X-Bar charts are designed for situations where you’re creating charts from variable (measured) data. When creating an X-Bar chart, each point on the chart doesn’t represent an individual value, rather each point is determined by taking multiple measurements and averaging them together. The group of points you average together is called a “subgroup”, and the number of points in the subgroup is the subgroup size. By subgrouping, X-Bar charts take advantage of the the Central Limit Theorem to insure that the data being plotted is normally distributed, which gives variable control charts much of their power to identify out-of-control conditions.
SuperEasyStats can easily create two kinds of X-Bar charts:
- X-Bar R – When the subgroup size is constant, and consists of between 2 and 9 values, use the X-Bar R option. SuperEasyStats will generate to charts – one is the chart of the average values (X-Bar) of the subgroups, along with calculated control limits, and the other is the range (hence the ‘R’) of each subgroup along with calculated control limits. The subgroup range is simply the difference between the largest and smallest values in the subgroup.
- X-Bar S – If the subgroup size varies, or it consists of between 10 and 25 values, use the X-Bar S option. This option also creates two charts. The first is the chart of the average values (X-Bar) along with calculated control limits, and the second chart shows the standard deviation (hence the ‘S’) of each subgroup along with calculated control limits.
Let’s look at the following example. A small parts supplier manufactures bolts for its customers. The inner diameter of the bolts must be 0.5 centimeters. The manufacturer wants to use an X-Bar R chart to insure that their manufacturing process is in control. The supplier runs a single 8 hour shift each day. They decide that two times per hour they will pull a sample of 6 bolts from the line to create their chart.

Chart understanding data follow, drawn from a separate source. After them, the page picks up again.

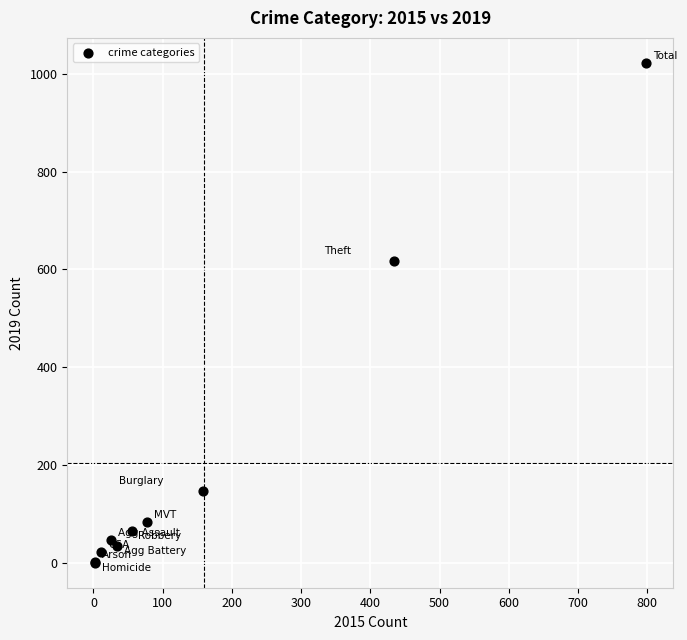

What Y value in the scatter plot is closest to 511?

618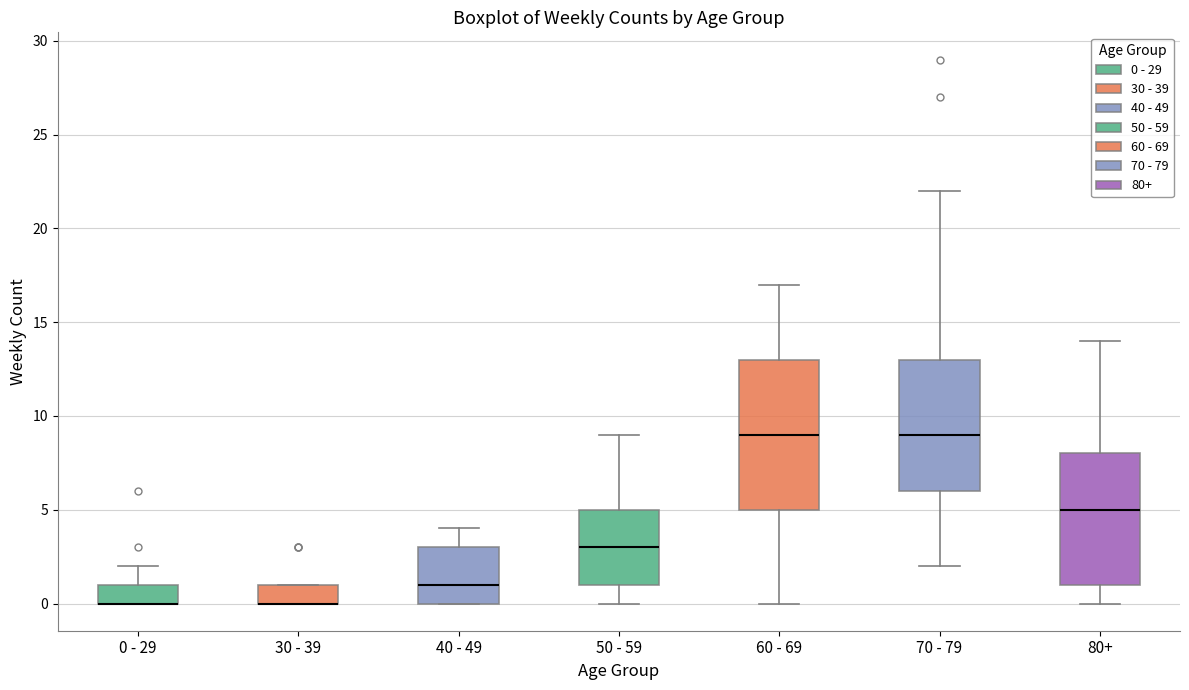

Comparing the boxes themselves (not the whiskers), which one is the tallest?

60 - 69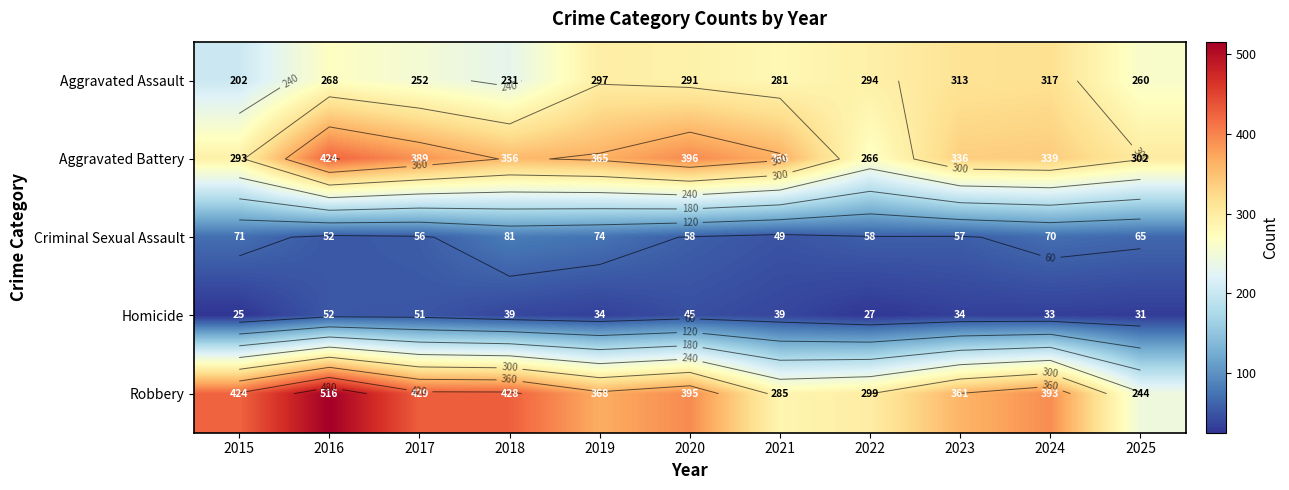

At 2024, list the series in order from smallest to largest.

Homicide, Criminal Sexual Assault, Aggravated Assault, Aggravated Battery, Robbery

They start by creating an X-Bar data entry template in SuperEasyStats. To do that they click “Control Charts” on the SuperEasyStats menu, and select “X-Bar R or X-Bar S Chart” from the list of options. Once the template is created, they change the “Subgroup size” option to 6, and begin entering their data, as shown at left.
You can see that each row is labeled with the hour of the shift, and an abbreviation indicating the group of bolts for that hour (e.g., “8am-9am g1” is the first group of bolts measured that hour). The numerical values in each row are the measured inner diameters of the bolts in that sample.
After a full 8-hour shift, 16 data rows have been filled in. The next step is to generate the control chart. They do this by selecting “Control Charts” from the SuperEasyStats menu.
When the chart sheet is created, notice that at the top is an option to select either X-Bar R or X-Bar S. By default X-Bar R is selected, and those are the charts that are displayed. If you want to switch to X-Bar S charts, simply change the selection and the charts will automatically update.
As described above, SuperEasyStats will create two charts. The first will plot the averages of each row of data, and the second chart will plot the range (largest value minus the smallest value) of each row.
The first thing to notice is that the R-chart (on the bottom) appears to be in control, but there are multiple out-of-control conditions in the X-Bar chart. The list next to each chart shows which out-of-control conditions have been detected and allows you to show or hide those conditions. For example, if you hide the “Above mean” and “Below mean” conditions, you can clearly see which points are part of the downward trend. Seven or more consecutive points either increasing or decreasing is unlikely to happen by chance, and probably indicates that something unusual happened during the manufacturing process. Exactly what caused the trend is unknown at this point, but should be investigated.